→ **Tarefa 1**: No texto sobre direito e tecnologia, em que ano saiu o estudo de Pinansky?
→ **Tarefa 2**: Passe para o inglês esta frase do texto sobre direito e tecnologia: "Mas até que ponto estamos compreendendo corretamente essas mudanças?"
→ **Tarefa 3**: Reescreva o texto sobre direito e tecnologia de "Para entender isso, é" até "por novas ferramentas.", pondo "telégrafo" no lugar de "telefone".

── Trecho do documento ──

O grande fator propulsor destas transformações, dizem, é a tecnologia. Realmente: hoje temos uma quantidade inquestionável de soluções e ferramentas utilizáveis no cotidiano dos profissionais, oferecidas pelas chamadas lawtechs; de outro lado, observa-se o desenvolvimento exponencial de novas tecnologias que afetam profundamente as relações sociais, bem como as noções de tempo e espaço. Já não parece haver qualquer dúvida que o direito está em um processo de ressignificação e que abraçar a evolução é uma necessidade pujante para aqueles que desejam se manter relevantes em um futuro não muito distante.
Mas até que ponto estamos compreendendo corretamente essas mudanças?
Ainda que não possamos negar que as transformações tecnológicas demandam uma adequação urgente das ciências e práticas jurídicas, também seria irresponsável – e até prepotente – imaginar que esta é a primeira vez que observamos este fenômeno. A presença de tecnologia no direito e direito da tecnologia data de muito antes dos anos 2000.
Para entender isso, é necessário contextualizar o que consideramos tecnologia hoje e o que era considerado tecnologia há alguns anos. Pinansky explica, em estudo publicado em 1986, que o advento de tecnologias como a máquina de escrever e o telefone, por exemplo, foi um importante fator que impulsionou o crescimento de escritórios de advocacia norte-americanos na segunda metade do século XIX. Como relatado pelo professor, a introdução destes equipamentos no cotidiano de advogados, considerados tecnologias de ponta à época, aumentou o custo operacional de law firms – o que tornou o modelo de associação mais interessante do ponto de vista de compartilhamento de despesas. Trata-se claramente de uma inovação em como o direito era exercido, causada por novas ferramentas.

───
── Dados fornecidos ──

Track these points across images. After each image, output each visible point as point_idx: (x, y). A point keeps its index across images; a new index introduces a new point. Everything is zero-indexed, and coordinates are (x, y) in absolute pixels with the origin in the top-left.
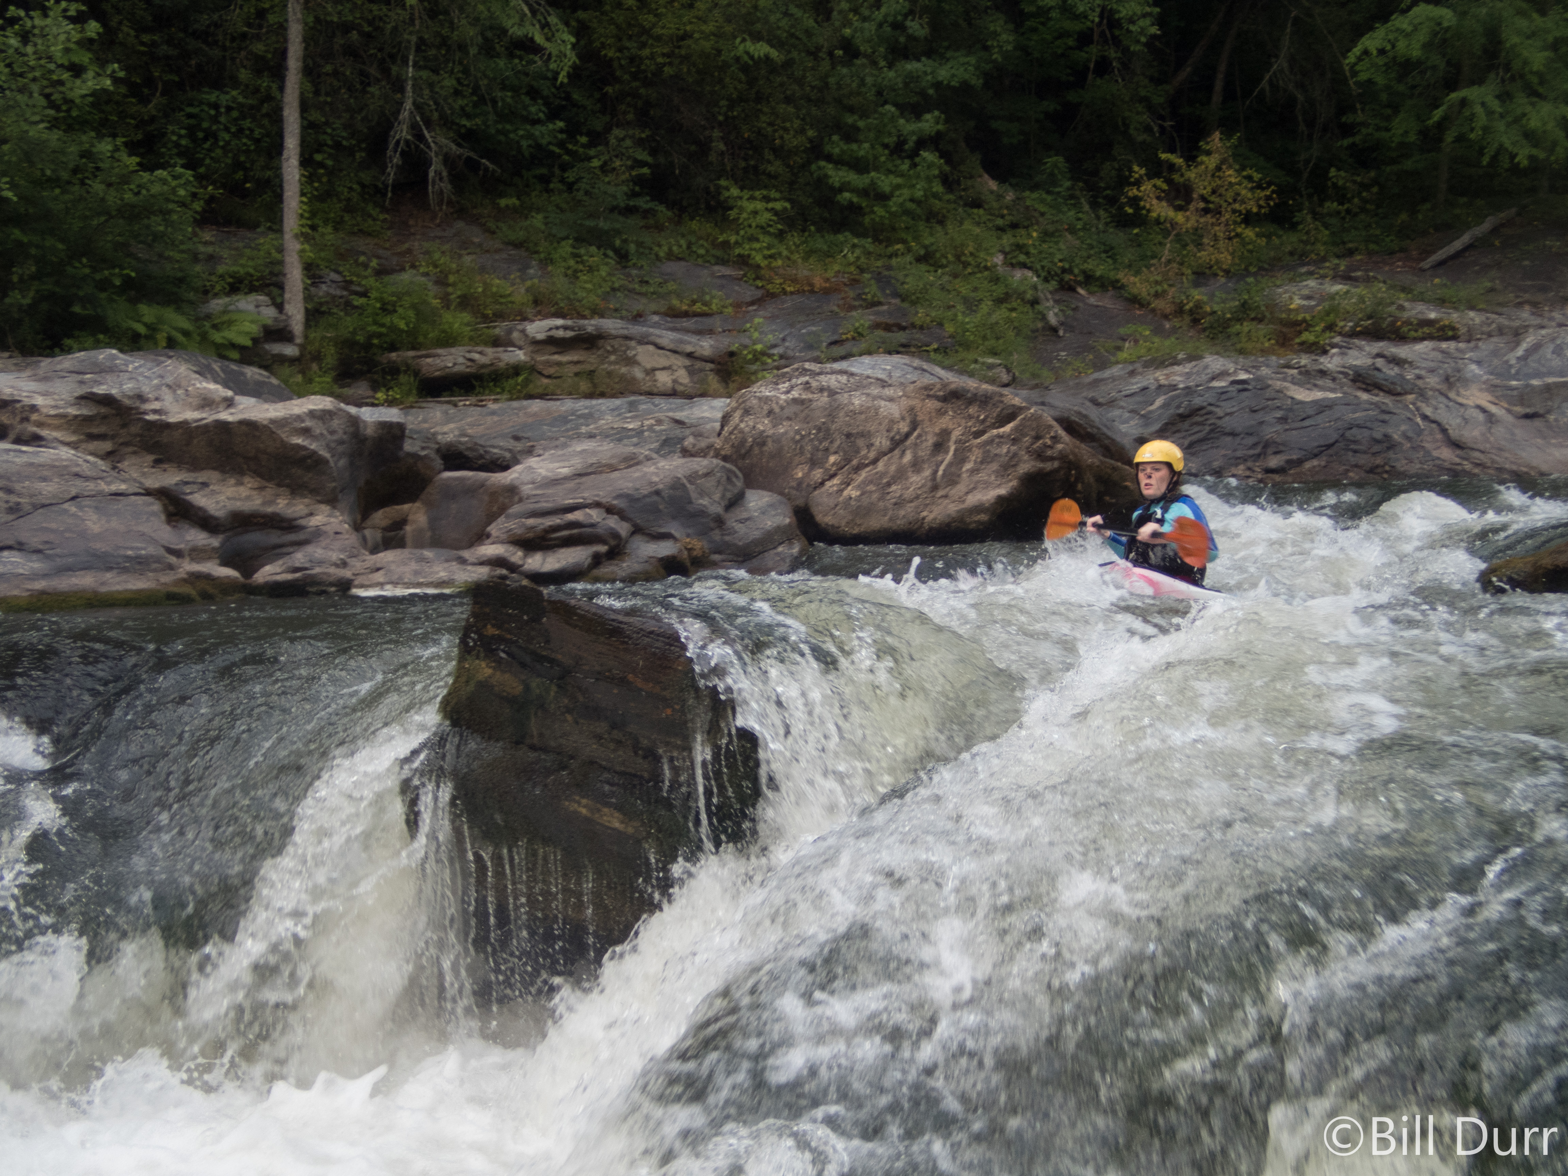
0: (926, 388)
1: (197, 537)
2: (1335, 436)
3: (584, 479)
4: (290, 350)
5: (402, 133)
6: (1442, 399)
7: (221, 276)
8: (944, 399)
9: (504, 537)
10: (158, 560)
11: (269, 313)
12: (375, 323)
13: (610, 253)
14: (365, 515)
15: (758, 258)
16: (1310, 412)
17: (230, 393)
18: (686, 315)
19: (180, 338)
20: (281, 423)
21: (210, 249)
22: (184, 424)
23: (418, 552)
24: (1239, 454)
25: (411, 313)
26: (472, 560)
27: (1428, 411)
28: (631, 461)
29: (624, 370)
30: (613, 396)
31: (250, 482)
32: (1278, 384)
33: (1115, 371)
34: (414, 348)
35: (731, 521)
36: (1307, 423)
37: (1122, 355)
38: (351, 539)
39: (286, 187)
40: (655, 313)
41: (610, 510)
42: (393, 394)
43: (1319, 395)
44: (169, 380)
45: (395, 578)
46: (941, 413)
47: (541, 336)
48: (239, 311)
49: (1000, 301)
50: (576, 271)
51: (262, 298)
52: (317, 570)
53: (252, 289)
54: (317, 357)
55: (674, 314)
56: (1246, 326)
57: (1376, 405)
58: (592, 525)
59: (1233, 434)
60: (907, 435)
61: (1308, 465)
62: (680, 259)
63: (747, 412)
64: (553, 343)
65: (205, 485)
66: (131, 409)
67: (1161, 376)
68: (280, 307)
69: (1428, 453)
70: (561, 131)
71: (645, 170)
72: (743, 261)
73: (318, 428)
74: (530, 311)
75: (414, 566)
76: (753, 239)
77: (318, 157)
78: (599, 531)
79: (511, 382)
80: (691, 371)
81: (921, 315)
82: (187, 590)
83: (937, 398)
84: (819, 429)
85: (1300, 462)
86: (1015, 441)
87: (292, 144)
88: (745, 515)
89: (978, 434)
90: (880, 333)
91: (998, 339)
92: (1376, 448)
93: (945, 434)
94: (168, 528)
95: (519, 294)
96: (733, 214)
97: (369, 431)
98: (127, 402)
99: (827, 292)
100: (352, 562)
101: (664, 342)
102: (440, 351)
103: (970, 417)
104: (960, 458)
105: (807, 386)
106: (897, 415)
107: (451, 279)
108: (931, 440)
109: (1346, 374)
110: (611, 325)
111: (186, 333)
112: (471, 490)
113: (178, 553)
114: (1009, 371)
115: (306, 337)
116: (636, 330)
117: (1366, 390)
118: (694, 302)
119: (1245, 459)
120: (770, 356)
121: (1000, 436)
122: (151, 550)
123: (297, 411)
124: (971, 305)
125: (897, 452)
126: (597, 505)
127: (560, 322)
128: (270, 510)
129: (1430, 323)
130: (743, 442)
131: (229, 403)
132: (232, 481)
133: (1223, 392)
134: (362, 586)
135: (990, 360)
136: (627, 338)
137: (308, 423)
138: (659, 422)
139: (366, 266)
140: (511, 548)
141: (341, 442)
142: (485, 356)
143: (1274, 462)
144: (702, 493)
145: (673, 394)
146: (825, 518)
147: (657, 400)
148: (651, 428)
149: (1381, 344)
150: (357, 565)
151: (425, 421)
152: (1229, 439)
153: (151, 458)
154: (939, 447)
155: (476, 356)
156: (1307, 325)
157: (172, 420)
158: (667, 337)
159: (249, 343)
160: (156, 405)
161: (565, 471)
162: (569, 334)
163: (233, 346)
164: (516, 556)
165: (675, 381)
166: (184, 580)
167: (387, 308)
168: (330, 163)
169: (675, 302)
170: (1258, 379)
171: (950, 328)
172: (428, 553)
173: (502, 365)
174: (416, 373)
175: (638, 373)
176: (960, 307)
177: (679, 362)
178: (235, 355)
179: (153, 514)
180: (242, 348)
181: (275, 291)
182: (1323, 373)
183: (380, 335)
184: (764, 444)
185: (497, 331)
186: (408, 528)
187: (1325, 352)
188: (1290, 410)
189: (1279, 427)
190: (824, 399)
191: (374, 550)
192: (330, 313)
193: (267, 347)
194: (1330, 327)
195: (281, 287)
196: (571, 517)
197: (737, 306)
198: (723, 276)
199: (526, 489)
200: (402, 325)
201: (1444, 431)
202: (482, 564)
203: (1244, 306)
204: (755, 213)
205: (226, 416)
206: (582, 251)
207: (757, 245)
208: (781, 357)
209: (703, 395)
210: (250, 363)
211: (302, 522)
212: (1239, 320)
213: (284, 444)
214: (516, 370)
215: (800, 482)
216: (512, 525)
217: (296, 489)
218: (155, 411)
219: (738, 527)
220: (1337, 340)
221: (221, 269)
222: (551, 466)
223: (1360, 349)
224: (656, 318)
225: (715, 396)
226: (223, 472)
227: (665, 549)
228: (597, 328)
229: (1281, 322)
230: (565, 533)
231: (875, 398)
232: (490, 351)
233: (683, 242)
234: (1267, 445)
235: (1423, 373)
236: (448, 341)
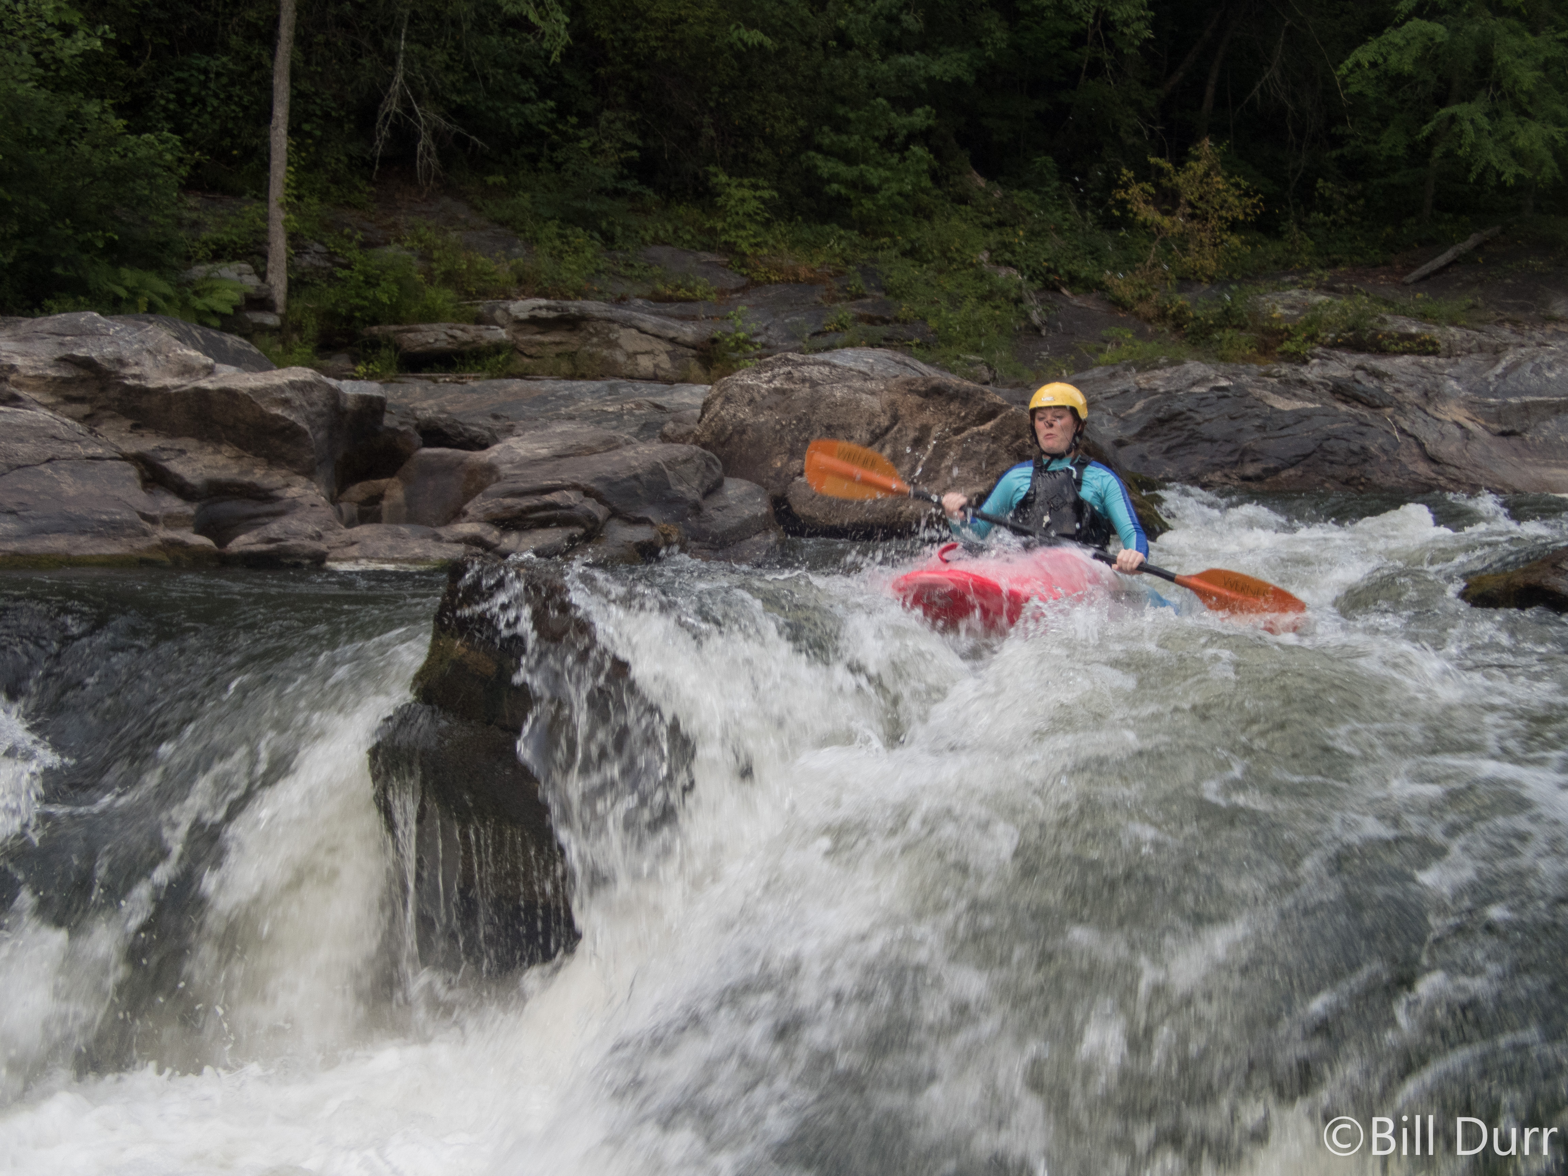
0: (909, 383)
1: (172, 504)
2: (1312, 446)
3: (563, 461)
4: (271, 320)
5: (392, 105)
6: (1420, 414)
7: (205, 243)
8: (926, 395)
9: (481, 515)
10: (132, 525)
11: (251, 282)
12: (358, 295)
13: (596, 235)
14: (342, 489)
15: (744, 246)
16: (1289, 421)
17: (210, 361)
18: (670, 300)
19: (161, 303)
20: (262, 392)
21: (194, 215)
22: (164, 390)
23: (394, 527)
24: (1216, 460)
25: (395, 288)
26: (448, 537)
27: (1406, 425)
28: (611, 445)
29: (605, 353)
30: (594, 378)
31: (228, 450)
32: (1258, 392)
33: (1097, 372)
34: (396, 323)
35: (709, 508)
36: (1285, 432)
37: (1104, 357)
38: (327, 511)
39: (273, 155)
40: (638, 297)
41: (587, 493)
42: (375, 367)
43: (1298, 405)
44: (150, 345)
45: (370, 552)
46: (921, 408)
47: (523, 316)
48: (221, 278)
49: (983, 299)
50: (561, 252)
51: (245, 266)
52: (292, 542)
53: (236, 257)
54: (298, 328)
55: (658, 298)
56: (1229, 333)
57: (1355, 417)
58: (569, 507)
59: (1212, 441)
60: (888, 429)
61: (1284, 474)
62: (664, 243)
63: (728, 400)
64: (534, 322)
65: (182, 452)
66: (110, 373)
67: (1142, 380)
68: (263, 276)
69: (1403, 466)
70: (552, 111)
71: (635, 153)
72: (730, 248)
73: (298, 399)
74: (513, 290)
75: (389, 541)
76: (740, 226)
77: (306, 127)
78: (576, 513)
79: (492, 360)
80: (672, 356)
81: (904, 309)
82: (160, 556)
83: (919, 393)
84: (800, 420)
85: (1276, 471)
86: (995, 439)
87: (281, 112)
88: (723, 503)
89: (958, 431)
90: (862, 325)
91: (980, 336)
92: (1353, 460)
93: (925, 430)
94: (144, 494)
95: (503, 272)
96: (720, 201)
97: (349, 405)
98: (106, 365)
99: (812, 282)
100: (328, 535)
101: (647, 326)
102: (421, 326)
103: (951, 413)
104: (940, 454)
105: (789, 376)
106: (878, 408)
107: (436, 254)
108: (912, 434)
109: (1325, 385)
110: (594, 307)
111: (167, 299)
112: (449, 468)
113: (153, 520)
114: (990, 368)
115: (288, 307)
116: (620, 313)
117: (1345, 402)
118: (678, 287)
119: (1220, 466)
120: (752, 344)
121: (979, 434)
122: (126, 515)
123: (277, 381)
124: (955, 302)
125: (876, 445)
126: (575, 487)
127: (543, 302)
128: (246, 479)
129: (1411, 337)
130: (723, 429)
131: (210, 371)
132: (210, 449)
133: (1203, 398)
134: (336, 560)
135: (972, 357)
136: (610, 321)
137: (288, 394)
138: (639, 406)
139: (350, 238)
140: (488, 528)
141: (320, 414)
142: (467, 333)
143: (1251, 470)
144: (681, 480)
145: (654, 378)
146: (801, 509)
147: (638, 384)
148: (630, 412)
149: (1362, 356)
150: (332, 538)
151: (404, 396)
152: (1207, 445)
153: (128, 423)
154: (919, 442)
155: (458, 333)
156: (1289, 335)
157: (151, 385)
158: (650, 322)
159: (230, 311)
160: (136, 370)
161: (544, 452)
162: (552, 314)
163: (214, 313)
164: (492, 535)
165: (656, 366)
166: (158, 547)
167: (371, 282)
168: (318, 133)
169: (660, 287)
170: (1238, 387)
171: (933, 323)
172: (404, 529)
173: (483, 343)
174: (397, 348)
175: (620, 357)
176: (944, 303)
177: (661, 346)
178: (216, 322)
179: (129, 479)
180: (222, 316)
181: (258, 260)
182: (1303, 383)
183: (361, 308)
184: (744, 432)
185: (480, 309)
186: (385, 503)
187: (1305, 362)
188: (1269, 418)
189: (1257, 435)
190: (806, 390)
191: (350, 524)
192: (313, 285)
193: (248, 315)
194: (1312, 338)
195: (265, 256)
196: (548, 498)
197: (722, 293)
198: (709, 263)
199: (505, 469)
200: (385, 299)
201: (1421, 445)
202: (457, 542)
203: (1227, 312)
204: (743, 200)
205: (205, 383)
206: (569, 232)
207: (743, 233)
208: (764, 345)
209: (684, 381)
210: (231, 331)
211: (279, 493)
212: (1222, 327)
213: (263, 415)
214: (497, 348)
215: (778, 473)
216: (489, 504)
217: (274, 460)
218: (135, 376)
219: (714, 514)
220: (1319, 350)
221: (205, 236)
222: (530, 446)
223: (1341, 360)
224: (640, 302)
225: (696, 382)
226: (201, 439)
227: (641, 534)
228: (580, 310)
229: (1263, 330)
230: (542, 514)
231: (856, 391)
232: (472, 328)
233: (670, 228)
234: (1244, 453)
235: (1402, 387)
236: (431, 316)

───
── Dados fornecidos ──

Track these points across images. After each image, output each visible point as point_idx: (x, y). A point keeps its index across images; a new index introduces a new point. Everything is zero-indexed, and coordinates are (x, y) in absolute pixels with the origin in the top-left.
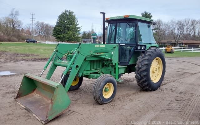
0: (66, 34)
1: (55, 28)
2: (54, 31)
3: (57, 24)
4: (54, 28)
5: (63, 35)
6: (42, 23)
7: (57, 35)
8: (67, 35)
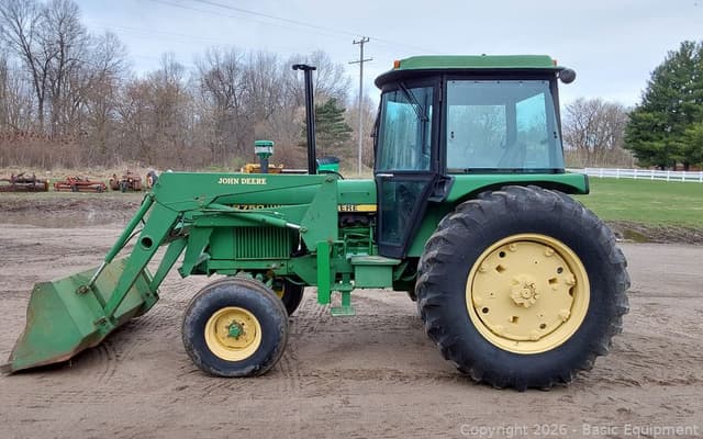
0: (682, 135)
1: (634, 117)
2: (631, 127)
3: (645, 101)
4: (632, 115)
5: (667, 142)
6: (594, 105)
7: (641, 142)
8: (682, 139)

───

→ **Resultado da tarefa 1**: Em 1986.

→ **Resultado da tarefa 2**: But to what extent are we correctly understanding these changes?

→ **Resultado da tarefa 3**:
Para entender isso, é necessário contextualizar o que consideramos tecnologia hoje e o que era considerado tecnologia há alguns anos. Pinansky explica, em estudo publicado em 1986, que o advento de tecnologias como a máquina de escrever e o telégrafo, por exemplo, foi um importante fator que impulsionou o crescimento de escritórios de advocacia norte-americanos na segunda metade do século XIX. Como relatado pelo professor, a introdução destes equipamentos no cotidiano de advogados, considerados tecnologias de ponta à época, aumentou o custo operacional de law firms – o que tornou o modelo de associação mais interessante do ponto de vista de compartilhamento de despesas. Trata-se claramente de uma inovação em como o direito era exercido, causada por novas ferramentas.